The Six Million Dollar Man (1973)


          Surprisingly, the first onscreen appearance of beloved ’70s superhero Steve Austin has more than a hint of darkness. Adapted from Martin Caidin’s novel Cyborg, this TV movie begins with former astronaut Austin (Lee Majors) working as a test pilot. After the experimental plane he’s flying crashes, government operative Oliver Spencer (Darren McGavin) approves the $6 million procedure of replacing Austin’s damaged body parts with lifelike, super-powered bionics. The procedure is executed by Dr. Rudy Wells (Martin Balsam), the bleeding-heart yin to Spencer’s coldly calculating yang. When Austin wakes from surgery and discovers what transpired, he’s enraged at being turned into a freak. Nonetheless, Austin agrees to conduct a covert mission in the Middle East, the purported goal of which is rescuing an American hostage—but in fact, Spencer engineered the mission as a test. He allows Austin to get captured, then waits to see if the “Six Million Dollar Man” can escape without assistance. Suffice to say he does, but that success merely triggers an oh-so-’70s bummer ending: Spencer orders Austin into an artificially induced coma, keeping him on ice until some future mission.

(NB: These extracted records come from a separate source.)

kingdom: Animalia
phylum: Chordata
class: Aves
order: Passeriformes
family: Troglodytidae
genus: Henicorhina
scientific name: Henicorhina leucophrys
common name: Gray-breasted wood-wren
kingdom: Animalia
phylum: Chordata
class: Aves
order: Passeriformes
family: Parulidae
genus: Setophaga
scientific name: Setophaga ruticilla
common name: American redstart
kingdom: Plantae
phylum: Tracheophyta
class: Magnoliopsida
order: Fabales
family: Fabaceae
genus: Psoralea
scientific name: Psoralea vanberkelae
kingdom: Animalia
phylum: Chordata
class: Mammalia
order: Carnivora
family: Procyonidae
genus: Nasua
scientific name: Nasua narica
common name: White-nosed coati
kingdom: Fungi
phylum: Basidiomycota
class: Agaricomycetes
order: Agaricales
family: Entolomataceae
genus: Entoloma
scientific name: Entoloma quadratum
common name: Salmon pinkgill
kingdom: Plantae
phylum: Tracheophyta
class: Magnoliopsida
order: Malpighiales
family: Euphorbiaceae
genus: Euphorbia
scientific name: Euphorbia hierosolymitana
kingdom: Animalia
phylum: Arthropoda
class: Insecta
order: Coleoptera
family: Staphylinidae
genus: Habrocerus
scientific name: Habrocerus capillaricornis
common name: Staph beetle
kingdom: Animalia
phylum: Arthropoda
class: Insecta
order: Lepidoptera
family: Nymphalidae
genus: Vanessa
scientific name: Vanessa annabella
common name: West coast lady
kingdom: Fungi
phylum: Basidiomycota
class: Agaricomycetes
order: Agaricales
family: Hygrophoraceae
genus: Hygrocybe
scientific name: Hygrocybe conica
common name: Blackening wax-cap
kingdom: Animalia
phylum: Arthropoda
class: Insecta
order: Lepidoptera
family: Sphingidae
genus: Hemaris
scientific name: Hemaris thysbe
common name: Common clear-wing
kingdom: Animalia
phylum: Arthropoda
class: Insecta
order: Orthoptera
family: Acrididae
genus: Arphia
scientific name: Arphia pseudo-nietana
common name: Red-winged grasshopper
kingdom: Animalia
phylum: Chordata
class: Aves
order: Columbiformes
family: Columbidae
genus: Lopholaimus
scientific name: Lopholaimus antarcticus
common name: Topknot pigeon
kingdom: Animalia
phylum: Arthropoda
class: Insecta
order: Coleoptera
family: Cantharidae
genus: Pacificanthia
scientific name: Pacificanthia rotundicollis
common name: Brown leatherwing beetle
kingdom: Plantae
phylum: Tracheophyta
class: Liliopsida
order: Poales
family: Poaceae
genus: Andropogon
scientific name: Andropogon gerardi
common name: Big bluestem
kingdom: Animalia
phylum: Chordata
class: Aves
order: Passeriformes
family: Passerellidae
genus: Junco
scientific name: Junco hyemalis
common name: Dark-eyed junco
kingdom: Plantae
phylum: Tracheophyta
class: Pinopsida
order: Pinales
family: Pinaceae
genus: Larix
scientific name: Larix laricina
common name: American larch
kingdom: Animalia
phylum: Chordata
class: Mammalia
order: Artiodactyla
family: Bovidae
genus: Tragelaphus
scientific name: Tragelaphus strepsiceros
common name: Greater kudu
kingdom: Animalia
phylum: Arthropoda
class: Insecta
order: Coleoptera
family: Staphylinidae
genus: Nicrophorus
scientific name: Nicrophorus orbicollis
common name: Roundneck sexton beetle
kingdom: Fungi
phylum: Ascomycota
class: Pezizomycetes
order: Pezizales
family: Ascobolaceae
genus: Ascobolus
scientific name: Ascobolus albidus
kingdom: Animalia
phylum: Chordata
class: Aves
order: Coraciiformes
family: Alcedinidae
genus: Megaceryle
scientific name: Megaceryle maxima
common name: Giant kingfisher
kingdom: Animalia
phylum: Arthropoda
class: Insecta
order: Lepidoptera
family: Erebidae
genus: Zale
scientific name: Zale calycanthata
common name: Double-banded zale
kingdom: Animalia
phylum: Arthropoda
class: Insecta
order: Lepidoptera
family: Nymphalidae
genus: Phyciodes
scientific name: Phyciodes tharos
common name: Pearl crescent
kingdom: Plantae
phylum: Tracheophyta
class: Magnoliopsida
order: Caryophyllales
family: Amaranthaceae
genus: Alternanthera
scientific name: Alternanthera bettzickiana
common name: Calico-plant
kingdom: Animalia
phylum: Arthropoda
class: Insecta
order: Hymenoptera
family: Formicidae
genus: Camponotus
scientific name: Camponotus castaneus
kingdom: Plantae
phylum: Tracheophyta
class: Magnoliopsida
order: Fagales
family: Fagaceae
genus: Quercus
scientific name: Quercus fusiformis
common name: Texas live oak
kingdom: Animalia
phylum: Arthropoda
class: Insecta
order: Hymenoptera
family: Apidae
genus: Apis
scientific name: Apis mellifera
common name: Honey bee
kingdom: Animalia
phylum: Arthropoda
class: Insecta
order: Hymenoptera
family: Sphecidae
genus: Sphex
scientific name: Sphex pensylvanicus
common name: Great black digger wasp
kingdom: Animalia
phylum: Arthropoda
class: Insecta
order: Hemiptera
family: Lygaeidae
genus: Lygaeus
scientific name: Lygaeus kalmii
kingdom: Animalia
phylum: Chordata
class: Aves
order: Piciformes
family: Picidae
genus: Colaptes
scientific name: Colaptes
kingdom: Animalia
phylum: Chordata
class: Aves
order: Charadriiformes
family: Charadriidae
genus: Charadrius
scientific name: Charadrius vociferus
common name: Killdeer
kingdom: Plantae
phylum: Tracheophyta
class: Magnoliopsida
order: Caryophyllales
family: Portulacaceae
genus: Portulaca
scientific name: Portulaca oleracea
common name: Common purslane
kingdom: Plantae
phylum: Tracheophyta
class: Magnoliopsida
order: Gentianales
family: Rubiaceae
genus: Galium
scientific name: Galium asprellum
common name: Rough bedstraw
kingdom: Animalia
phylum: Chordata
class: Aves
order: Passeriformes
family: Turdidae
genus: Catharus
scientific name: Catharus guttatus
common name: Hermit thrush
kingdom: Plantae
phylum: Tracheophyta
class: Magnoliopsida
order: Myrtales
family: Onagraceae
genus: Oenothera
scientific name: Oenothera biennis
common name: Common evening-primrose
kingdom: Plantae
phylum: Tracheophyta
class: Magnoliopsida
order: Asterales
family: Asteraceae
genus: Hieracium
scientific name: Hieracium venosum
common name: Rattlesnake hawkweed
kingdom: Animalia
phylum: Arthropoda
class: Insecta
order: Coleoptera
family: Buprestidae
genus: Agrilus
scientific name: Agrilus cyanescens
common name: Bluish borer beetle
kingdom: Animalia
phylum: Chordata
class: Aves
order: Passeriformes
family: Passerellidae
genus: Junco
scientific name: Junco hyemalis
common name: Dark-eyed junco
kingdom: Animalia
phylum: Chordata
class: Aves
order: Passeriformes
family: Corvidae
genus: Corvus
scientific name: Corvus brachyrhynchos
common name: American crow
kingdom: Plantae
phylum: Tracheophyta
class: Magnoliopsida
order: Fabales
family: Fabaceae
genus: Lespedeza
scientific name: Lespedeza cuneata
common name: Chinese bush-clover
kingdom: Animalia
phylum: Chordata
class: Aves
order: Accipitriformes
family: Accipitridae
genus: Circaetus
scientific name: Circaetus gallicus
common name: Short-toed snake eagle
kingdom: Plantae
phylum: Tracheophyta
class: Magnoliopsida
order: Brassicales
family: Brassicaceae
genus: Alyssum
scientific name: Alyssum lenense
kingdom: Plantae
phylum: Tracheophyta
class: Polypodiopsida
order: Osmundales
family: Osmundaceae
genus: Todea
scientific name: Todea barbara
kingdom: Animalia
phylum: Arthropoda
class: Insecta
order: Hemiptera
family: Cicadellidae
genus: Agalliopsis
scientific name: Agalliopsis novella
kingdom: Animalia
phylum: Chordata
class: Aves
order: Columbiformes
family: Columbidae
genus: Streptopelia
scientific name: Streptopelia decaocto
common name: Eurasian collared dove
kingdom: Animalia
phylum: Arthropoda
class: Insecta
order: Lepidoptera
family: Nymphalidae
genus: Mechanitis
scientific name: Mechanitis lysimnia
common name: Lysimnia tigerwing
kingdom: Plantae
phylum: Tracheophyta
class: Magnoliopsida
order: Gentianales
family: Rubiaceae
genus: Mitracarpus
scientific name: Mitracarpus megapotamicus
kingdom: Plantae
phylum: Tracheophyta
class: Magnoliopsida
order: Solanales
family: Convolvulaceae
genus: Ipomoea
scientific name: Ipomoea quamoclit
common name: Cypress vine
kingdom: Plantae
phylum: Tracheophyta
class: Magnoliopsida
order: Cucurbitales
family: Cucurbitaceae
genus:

          The Six Million Dollar Man is highly watchable but quite gloomy, and thus a world away from the escapist vibe of the resulting series. After the first Steve Austin movie scored in the ratings on March 7, 1973, a pair of follow-up telefilms were broadcast in the fall of the same year, taking the character in a totally different direction: Wine, Women, and War and The Solid Gold Kidnapping awkwardly shove Austin into James Bond-style adventures. Featuring comic-book plots and a goofy theme song performed by Dusty Springfield, both movies are enjoyable but far too derivative. Once the weekly Six Million Dollar Man series launched in January 1974, Majors’ aw-shucks stoicism and the spectacle of bionic-assisted heroism took center stage, with Austin reworked as a devoted government servant thankful for a second chance at life. Although the first episode introduced the series’ iconic opening sequence (“We can rebuild him,” and so on), the show didn’t reach cruising altitude until later seasons, thanks to recurring tropes like Austin’s mechanized love interest, the Bionic Woman, and a robotic version of Bigfoot (first played by wrestler Andre the Giant). In the context of what followed, the original 1973 pilot movie offers not just the foundation for a fun franchise, but also a window into a more serious version of The Six Million Dollar Man that might have been.